**Task instructions:**
- A) Write out the passage of the Clear Creek fishing thread between "Thanks for the" and "the water looks.", inclusive.
- B) In the Clear Creek fishing thread, which city do WINative and the GF want to get out of for a couple of days?
- C) Supply what comes next in the Clear Creek fishing thread, starting after its final sentence.

**Text extract:**
>> BEGIN

# clear creek patterns/reports?



## WINative (Sep 15, 2004)

Hi all,

I'm planning to spend the weekend near Clear Creek, and maybe do some fishing if weather permits. I'm a beginning fly angler (I C&R), so I can use any tips regarding productive patterns or fishing reports. I plan to target brown trout and smallmouth bass.

Thanks,
JM


----------



## stonefly71 (Apr 14, 2004)

Are you going to Clear Creel down by Lancaster or did you meen Clear Fork / Mohician(sp)? Clear Creek down by lancaster is up some and off color talked with 2 bait guys there today who was using corn and caught one small one before I left. I stoped for a few and tried a Streamer and a nymph but didn't get anything but then again wasn't really trying as it was just nice to get out for once. Wanted to see what the last Flood had done down here. Is the water is still pretty high they cannot get one of the small damns cleared out so the water will flow better and it's rolling over the top of the cement bridge at the park office where the old barn is. If your talking Clear Fork I heard the park was up alot but you might beable to fish it the upper is off color and up fokes have done good though with large Nymphs and streamer.They said there was some dry action up on the Mad in the past week with midges. Which I'd say if the sun was out and the water cleared up on the fork it could be the same. But they are calling for cold temps this weekend and it's going to rain/snow in the next few days also. If you go please post report of how you do. If you need more Info goto www.madriveroutfitters.com and goto fishing reports one the main page. There has been talk of some steelheads being caught up your way with the rivers opening up some check it out on the link I gave you for more info on it. Later and Good luck Matt P.S. Be extra careful with the high water as the ground is pretty soft with it thoughing out with the warm temps some places can be like quicksand.


----------



## WINative (Sep 15, 2004)

Hi,

Thanks for the info. I'm staying near the Clear Creek in between Lancaster and Logan. I'm not expecting the greatest conditions due to the rain/snow and cold weather, but the GF and I need to get out of Cleveland for a couple of days! I'll definitely post a report if we're able to do a little fishing. At the very least I'll let you know how the water looks.

Is there a bait shop in the area? I might try my luck with the ultra-lite if I don't have any luck with the fly rod.

As for the steelhead fishing on the NE tribs, things are looking better. I checked out the Rocky the other day, but didn't have a chance to fish. The Rocky is almost completely free of ice, but the water is still cold. I talked to a couple of people at two different spots, each of whom told me they caught a couple of steelies early in the day. I haven't checked out the other tribs lately, but it looks like the Grand is running quite high.

>> END

**Dataset extract:**
>> BEGIN

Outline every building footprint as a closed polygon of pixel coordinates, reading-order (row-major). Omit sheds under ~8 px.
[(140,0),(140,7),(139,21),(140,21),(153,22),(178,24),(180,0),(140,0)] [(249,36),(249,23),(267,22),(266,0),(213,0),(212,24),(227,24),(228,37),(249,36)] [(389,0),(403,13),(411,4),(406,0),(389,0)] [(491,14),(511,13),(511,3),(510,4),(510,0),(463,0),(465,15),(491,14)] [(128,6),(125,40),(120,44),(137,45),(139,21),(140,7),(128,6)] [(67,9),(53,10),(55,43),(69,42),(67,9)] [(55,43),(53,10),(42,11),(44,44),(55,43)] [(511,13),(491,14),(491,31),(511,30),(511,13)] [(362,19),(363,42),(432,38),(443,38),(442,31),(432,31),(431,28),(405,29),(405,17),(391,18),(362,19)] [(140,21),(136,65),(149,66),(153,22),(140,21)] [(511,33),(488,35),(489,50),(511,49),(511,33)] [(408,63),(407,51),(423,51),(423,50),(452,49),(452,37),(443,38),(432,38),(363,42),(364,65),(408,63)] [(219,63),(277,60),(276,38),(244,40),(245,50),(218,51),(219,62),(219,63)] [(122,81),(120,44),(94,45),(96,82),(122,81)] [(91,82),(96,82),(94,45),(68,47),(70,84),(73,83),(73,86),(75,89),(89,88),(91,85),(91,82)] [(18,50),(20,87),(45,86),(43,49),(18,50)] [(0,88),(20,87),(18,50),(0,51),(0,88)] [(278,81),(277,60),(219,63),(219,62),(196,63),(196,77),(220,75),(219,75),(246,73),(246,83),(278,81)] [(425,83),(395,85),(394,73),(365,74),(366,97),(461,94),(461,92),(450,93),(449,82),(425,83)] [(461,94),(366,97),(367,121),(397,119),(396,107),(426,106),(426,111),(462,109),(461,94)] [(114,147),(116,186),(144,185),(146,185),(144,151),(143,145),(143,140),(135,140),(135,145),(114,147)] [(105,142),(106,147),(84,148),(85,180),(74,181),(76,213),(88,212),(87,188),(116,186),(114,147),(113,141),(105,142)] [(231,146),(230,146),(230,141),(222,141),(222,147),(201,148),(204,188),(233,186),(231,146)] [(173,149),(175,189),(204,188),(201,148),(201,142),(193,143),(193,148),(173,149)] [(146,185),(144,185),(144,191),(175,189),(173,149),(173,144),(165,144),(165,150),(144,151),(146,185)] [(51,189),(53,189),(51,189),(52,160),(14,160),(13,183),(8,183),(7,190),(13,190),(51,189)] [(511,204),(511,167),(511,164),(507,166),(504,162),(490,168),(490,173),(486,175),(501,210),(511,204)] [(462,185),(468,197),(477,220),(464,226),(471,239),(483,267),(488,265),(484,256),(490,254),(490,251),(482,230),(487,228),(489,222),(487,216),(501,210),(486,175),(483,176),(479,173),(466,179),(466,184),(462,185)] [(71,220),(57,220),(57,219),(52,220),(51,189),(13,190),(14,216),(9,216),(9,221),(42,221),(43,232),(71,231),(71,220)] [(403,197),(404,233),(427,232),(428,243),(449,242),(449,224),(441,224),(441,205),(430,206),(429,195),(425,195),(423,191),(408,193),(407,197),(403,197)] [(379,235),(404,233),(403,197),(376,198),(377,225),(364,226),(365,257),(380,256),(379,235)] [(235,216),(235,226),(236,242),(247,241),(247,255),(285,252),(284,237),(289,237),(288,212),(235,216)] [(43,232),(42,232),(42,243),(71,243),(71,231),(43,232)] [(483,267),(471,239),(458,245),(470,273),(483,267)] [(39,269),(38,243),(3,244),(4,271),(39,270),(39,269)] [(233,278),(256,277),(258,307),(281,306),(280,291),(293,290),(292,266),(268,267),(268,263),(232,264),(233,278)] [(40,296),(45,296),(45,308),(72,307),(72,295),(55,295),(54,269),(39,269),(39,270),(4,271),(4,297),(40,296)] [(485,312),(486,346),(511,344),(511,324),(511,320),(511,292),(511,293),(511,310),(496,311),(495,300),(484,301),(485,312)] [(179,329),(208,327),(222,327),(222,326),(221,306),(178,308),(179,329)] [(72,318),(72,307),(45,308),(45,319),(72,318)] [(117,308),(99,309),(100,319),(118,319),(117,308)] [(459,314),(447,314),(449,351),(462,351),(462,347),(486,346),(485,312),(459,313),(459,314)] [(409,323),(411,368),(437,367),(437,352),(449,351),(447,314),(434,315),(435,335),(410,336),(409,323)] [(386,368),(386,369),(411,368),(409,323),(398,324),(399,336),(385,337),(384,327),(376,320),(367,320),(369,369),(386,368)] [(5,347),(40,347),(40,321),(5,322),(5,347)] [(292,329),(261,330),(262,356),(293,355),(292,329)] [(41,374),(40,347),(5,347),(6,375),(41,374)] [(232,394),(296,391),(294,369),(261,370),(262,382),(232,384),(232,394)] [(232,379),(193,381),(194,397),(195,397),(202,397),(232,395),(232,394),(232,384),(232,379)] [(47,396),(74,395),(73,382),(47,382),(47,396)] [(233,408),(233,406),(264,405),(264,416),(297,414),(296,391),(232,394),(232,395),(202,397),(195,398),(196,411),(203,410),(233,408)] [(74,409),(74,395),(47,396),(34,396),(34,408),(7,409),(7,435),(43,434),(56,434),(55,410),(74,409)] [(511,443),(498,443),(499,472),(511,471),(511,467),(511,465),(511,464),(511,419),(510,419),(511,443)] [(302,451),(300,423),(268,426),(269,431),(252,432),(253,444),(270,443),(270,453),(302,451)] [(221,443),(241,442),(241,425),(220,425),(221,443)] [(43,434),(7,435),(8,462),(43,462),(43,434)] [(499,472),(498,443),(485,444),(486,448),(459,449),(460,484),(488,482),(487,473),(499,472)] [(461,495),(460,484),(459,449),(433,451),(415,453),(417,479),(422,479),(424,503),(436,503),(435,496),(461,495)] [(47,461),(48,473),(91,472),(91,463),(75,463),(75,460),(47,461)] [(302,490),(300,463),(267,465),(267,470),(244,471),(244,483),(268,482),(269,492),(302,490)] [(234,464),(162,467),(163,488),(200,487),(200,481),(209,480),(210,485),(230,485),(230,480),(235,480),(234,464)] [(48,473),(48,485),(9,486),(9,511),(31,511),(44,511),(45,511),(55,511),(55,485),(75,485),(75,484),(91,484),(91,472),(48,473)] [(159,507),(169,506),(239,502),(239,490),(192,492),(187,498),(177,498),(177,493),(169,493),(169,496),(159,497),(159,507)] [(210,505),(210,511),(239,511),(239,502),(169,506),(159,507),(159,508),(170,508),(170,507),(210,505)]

>> END

**Solved tasks:**
- A)
Thanks for the info. I'm staying near the Clear Creek in between Lancaster and Logan. I'm not expecting the greatest conditions due to the rain/snow and cold weather, but the GF and I need to get out of Cleveland for a couple of days! I'll definitely post a report if we're able to do a little fishing. At the very least I'll let you know how the water looks.

- B) Cleveland.

- C)
Thanks,
JM


----------



## stonefly71 (Apr 14, 2004)

There is one in Lancaster just down the street from my house. It's called J & R's bait it's on Ceader (sp)?Hill rd also called 188 just off Pierce ave. There is also one down at Lake Logan called Downs Bait and Tackle it's just off 664 on lake logan Rd. It's going to be real cold this weekend from the weather report just given on T.V. this morn. Also in Lancaster there is Ohio Valley trading post that selles some bait and stuff but mainly a hunting type store if you need anything else e-mail me and I'll give you my cell number. Later Matt I didn't take a water tempo while I was at CC tuesday but it was pretty cold when I was checking for Buggs as the Black stones will be comming out in force real soon down there.Later


----------



## steelheader007 (Apr 8, 2004)

330-958-1350 !


----------



## WINative (Sep 15, 2004)

Thanks for the info, Matt. I'll probably try my luck Saturday late morning, early afternoon when the temps come up slightly. If anything, I'll get a chance to spend some time practicing casting and mending on the water. The forecast doesn't look too good, but what the heck.

If you decide to head down to the river, look for the guy with the shaggy beard, watchcap, and gander mountain waders fishing with a blonde.

Best,
Jim


----------



## gonefishin' (Apr 14, 2004)

stonefly71 said:


> I was checking for Buggs as the Black stones will be comming out in force real soon down there.Later


Hey, stonefly71, I'm a rookie flyfisherman who just discovered Clear Creek. I am just starting to tie some and need ideas. Black stones???
Thanks
Tony


----------



## flytyer (Jan 3, 2005)

black stones, he's refering to " Black Stoneflies" lots of patterns out there!


----------



## gonefishin' (Apr 14, 2004)

Thanks flytyer. Just curious, where is Pandora?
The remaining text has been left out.